There are three mosquito bites on the back of my right calf and they’re coalescing into one uber bite. Itchy. Angry red. Pants make it itch, so I’m rolling my cuffs way up.
When I was a child, my grandmother’s best friend (who we always called “aunt”) told me her mosquito bite remedy: use your thumb nail to press an X over the bite. Like many folk remedies, it’s a false wisdom passed through generations until it gains the gravitas that masks a sad fact: placebo.
Still, I’m tempted to scoot up my pajama pants and dig three Xs into my skin.
The bites and the remedy were given to me in Lake Tahoe. I’ve been here every summer of my life. The tradition feels anachronistic, but I’d never think of breaking it, even though the definition of summer shifts with age.
When I was a kid, the summers at Lake Tahoe felt endless. School would end and my parents would have me and my brother sleep in our clothes, so we could get in the car early early in the AM and make the drive to the Lake in good time. In college, I worked up here — at a deli inside a tiny grocery store where I learned what it was like to be on the other side of the counter.
Once these two dudes my age were waiting in line and I heard one telling the other about a place at school called “buck fidies.” Any good Bruin of a certain age will recognize the name of that Westwood sandwich institution. When they came up to order I asked the dude if he went to UCLA. He did. I told him I did too. He just looked at me askance.
In the early years after college, I could usually only scrap together a few free days to go to the lake and my parents would pay for my flights from LAX to RNO and back.
I’m older now and can afford both the flights and more than a few days’ time off from work.
So I fly to Reno, someone picks me up and on the drive to my family’s condo, I get the rundown on who’s currently at the lake. The numbers ebb and flow like a tide, depending on the amount of visiting cousins, boyfriends, girlfriends, buddies, aunts and uncles (biological and honorary). We have loud nights with post-dinner games, or quiet evenings watching movies and telling stories. During the day we go for hikes and boat rides. I read on the beach, or chat by the pool. I try to outsmart the constant threat of sunburn with layer after layer of sunscreen and increasingly wide-brimmed hats.
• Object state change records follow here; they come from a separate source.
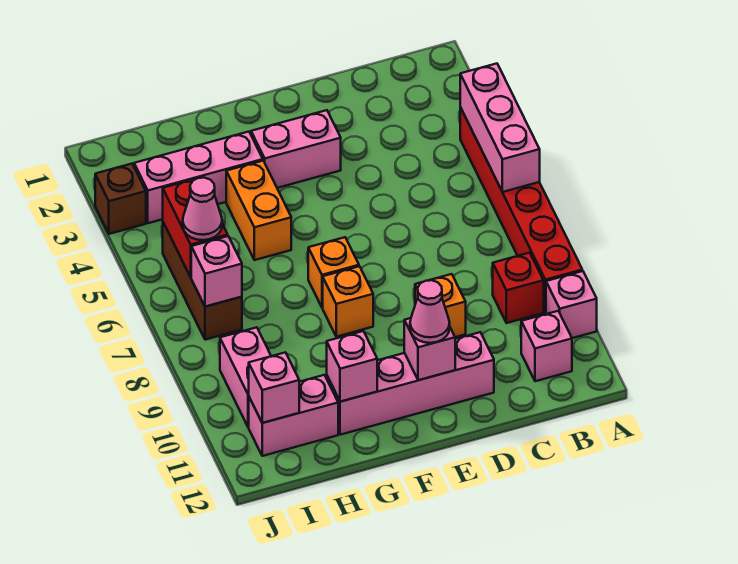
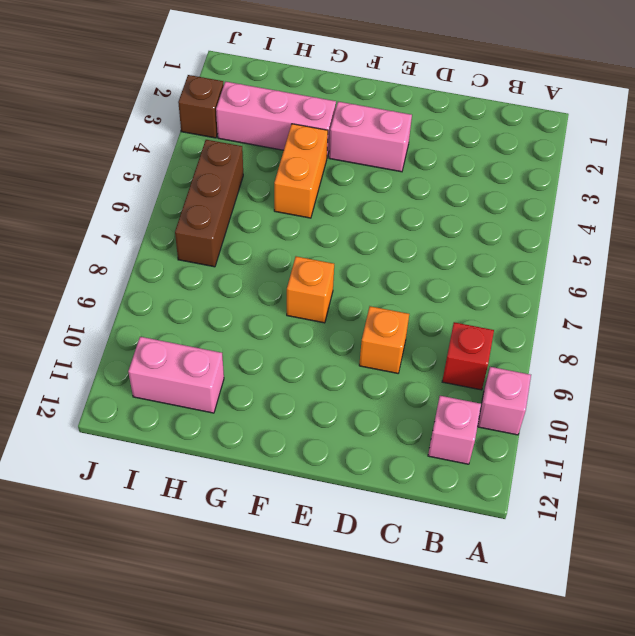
none -> red brick A4:A9 level 1
none -> pink brick D11:G11 level 1
none -> orange brick F7 level 1

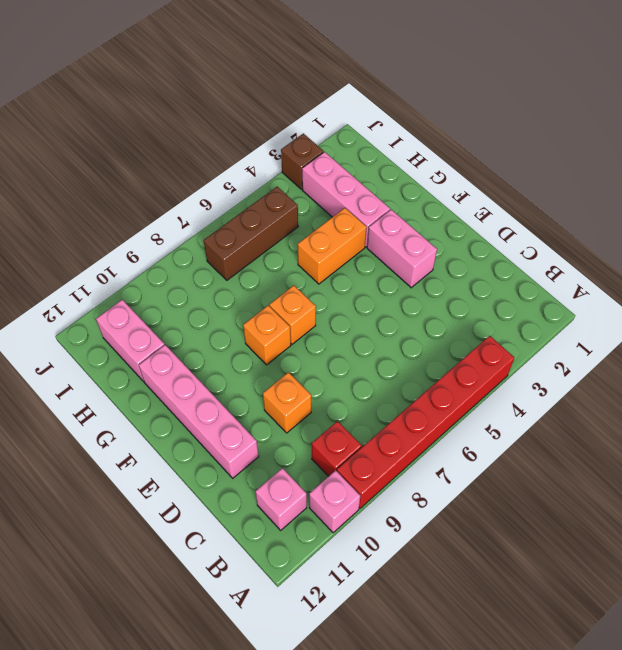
none -> pink brick I9:I10 level 1
none -> pink brick A4:A6 level 2
none -> pink brick E11 level 2

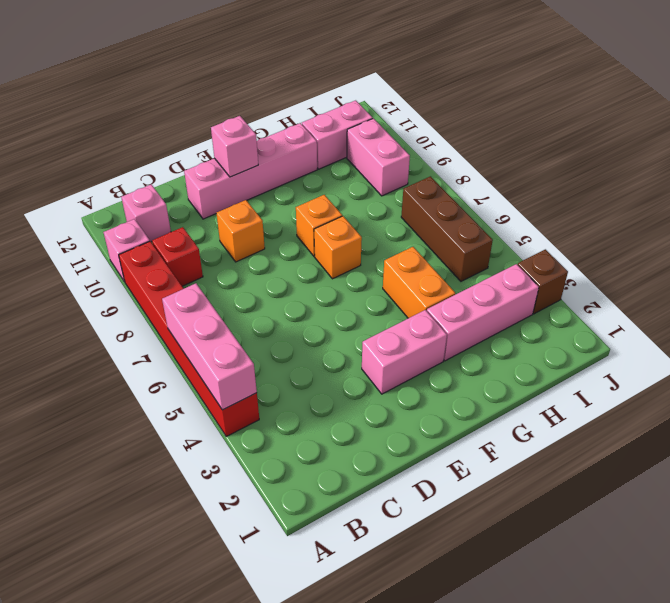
none -> pink brick G11 level 2
none -> red brick I5:I6 level 2
none -> pink brick I7 level 2

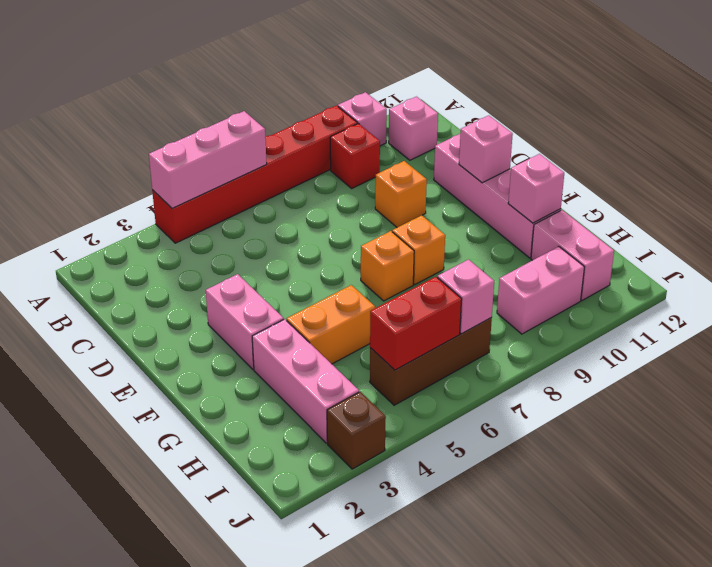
none -> pink brick I11 level 2
none -> pink cone E11 level 3
none -> pink cone I6 level 3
Me and my cousins have all been laid to bed as babies in this place. Warm after a day in the sun with hair wet from our baths. Stories and kisses from the assembled masses, then drifting off to sleep with the soothing sound of adult chatter muffled from down the hallway.
But there hasn’t been a baby in a while. The youngest of us just turned 19. Bedtime stories have been replaced by cocktails… although that’s about to change. My brother’s wife is pregnant and she’s due any day now. We’re waiting for a sign and then I’m packing up and heading to San Francisco to welcome my niece.
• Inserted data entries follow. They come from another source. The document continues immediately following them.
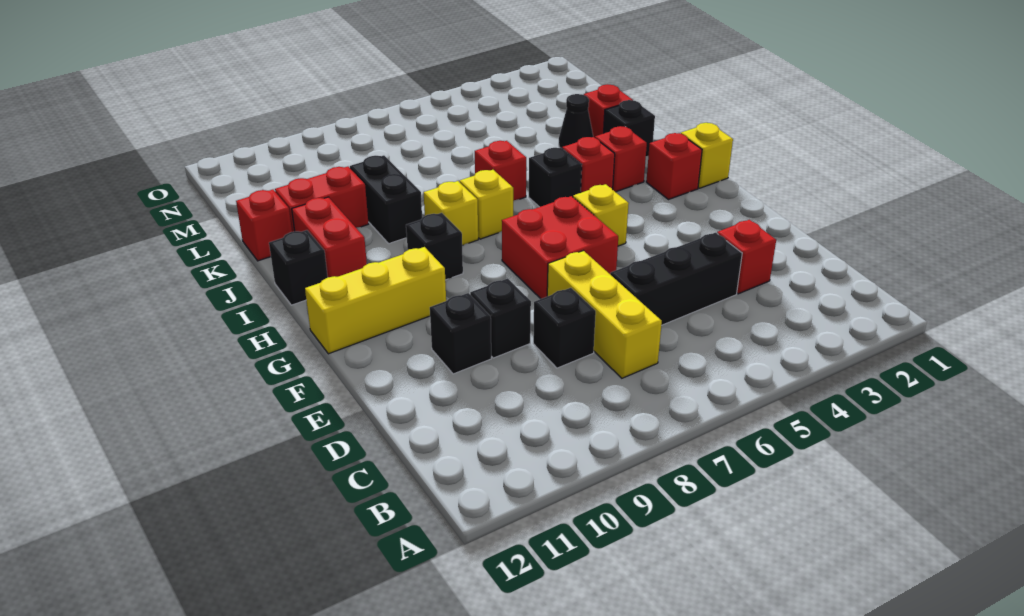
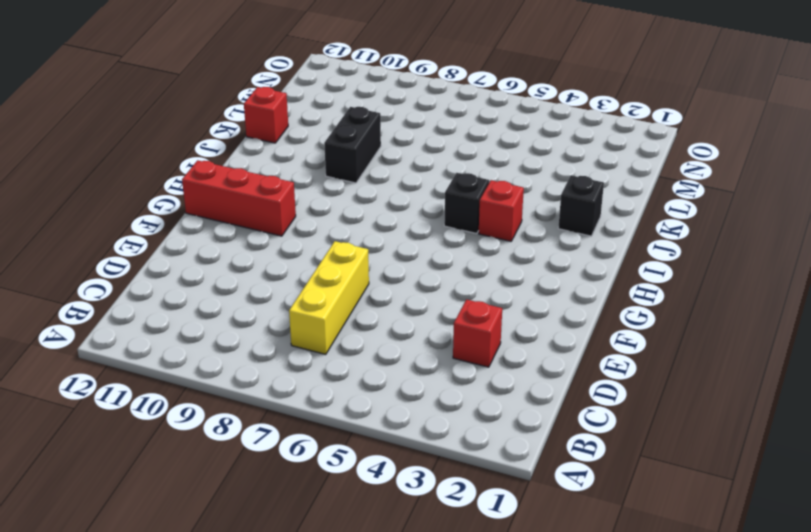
red brick G10:G12 level 1 -> yellow brick G10:G12 level 1
none -> black brick D4:D6 level 1
none -> black brick D8 level 1
none -> black brick E9 level 1

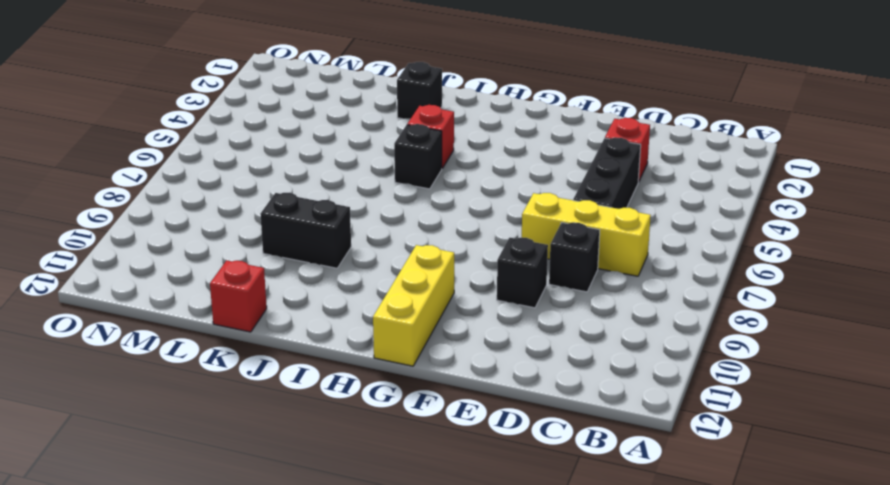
none -> black brick E10 level 1
none -> red brick F6:G7 level 1
none -> yellow brick G5 level 1

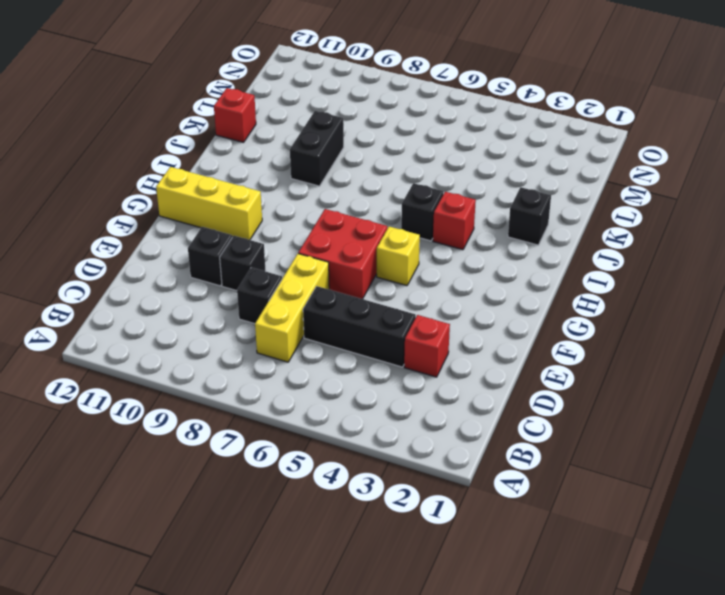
none -> yellow brick H1 level 1
none -> red brick H2 level 1
none -> black brick H9 level 1

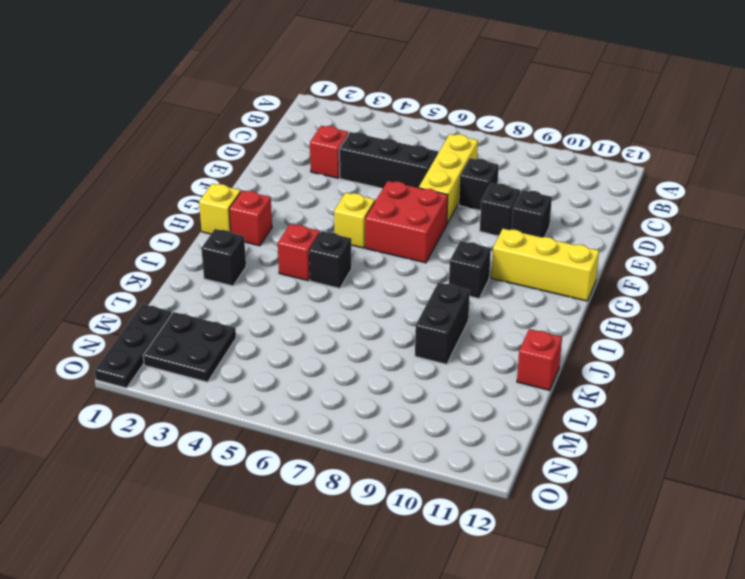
black plate M1:O1 level 1 -> none
black plate M2:N3 level 1 -> none
none -> red brick I3 level 1
none -> yellow brick I7 level 1
none -> yellow brick I8 level 1

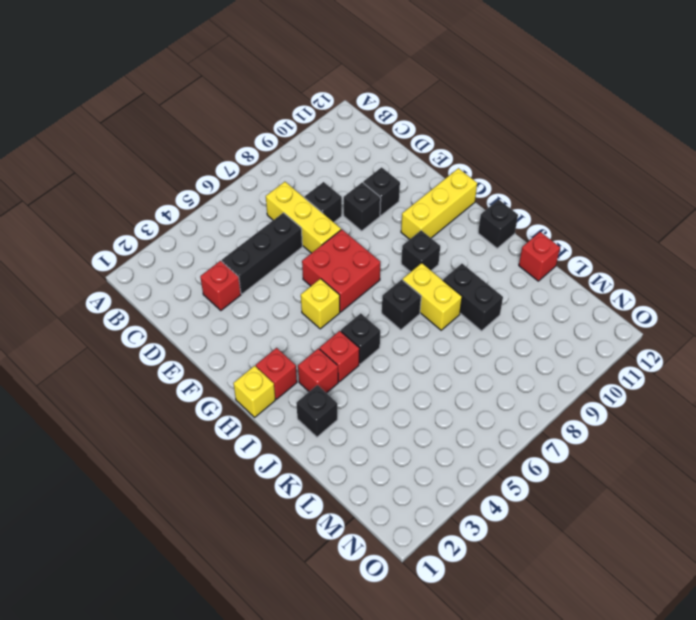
black brick I7 level 1 -> yellow brick I7 level 1
yellow brick I8:J8 level 1 -> yellow brick I8 level 1
none -> red brick I11:J11 level 1
none -> red brick J6 level 1
none -> red brick K2 level 1

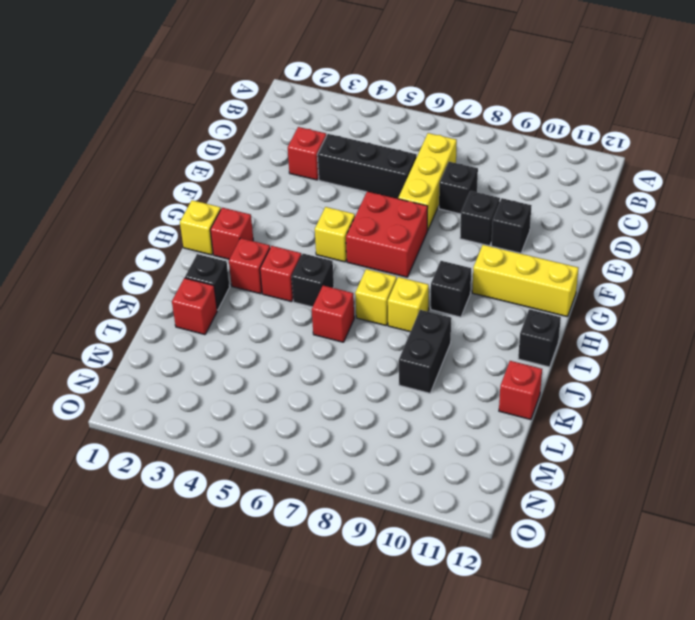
none -> red brick I11:J11 level 1
none -> black cone K3 level 1
none -> red brick K10:K11 level 1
Next summer, there will be a crib in one of these rooms.
Being a kid in the summer swimming with a school of cousins is an excellent experience. Growing into adulthood with those cousins is great too, because while we were once just a mass of youth, we now get to know one another in a new deeper way: as adults and as individuals.
And now that we’re the adults, we’re slowing become the young parents smearing sunscreen on squirmy kids. Wrestling their water wings into place (if people still use those). My brother is going first, but there are a few of us who will be quick to follow. A new generation spins into an old place. A new crop of memories just about to be born.